Quand les coopérations continuent à soutenir les dispositifs de sécurité alimentaire, elles adoptent une vision localisée de l’intervention qui peut être l’indice d’une reconnaissance et d’une revalorisation du local :

« Là bien sûr, là, il y a une optique complètement [différente]. Il y a des pistes [à suivre] au niveau communal. A l’heure actuelle, nous CSRS, travaillons déjà avec des organisations paysannes. C’est, [par exemple], une organisation paysanne qui s’occupait de la distribution [alimentaire] en pays dogon. Cette dernière n’a pas pu acheter les mille tonnes [prévues] parce que les prix augmentaient très vite : elle a du se contenter d’en acheter 860 tonnes ! Ils ont identifié des cibles, ils avaient ciblés [les personnes]. Ce sont des organisations paysannes qui ont fait ce travail (…). C’est l’Association des Organisations Professionnelles Paysannes (AOPP) de Mopti et plus particulièrement la section de Koro qui s’en est occupée. Elle l’a fait de manière extrêmement intelligente, extrêmement pertinente. En ce qui nous concerne [Coopération Suisse], on s’est contenté de mettre un consultant pour assurer un suivi. » 338

335 H.B. Cissé, S.I. Maiga S.I. et S. Bartholomeussen, Liens entre décentralisation et coopération décentralisée

au Mali., Maastricht, ECDPM, Document de réflexion n°6, 1999, 41 p.

336 Voir J. Coll, op cit.

337 Entretien L.H., Agence Française de Développement, 25 janvier 2006. 338 Entretien J-L.V., Coopération suisse, 7 juin 2005.

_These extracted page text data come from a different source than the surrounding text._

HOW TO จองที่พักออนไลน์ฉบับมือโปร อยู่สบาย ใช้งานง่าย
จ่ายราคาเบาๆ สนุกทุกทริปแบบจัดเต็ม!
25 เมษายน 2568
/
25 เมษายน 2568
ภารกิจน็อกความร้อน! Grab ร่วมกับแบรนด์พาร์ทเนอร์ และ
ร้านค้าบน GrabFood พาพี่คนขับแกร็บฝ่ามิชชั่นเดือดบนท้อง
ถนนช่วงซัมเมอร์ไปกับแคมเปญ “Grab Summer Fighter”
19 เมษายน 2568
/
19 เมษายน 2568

Pour conclure, les bailleurs de fonds se présentent comme des soutiens au milieu local. Dès le début des années 1990, ils ont fortement financé tous les types d’action en faveur de la décentralisation. Ils se présentent comme des organisateurs du local en mettant l’accent sur leur rôle dans l’amélioration des capacités financières et administrative du milieu local, en particulier des communes. Nous ne pouvons pas vraiment dire que les bailleurs se présentent comme des organisateurs, à proprement parler, des dispositifs locaux de sécurité alimentaire. Le soutien à la sécurité alimentaire lorsqu’il fait partie de leur priorité est présenté comme des actions locales ponctuelles. Pour résumer, ils ont insisté sur le contexte général de gouvernance locale et non pas sur le contexte particulier des dispositifs locaux de sécurité alimentaire.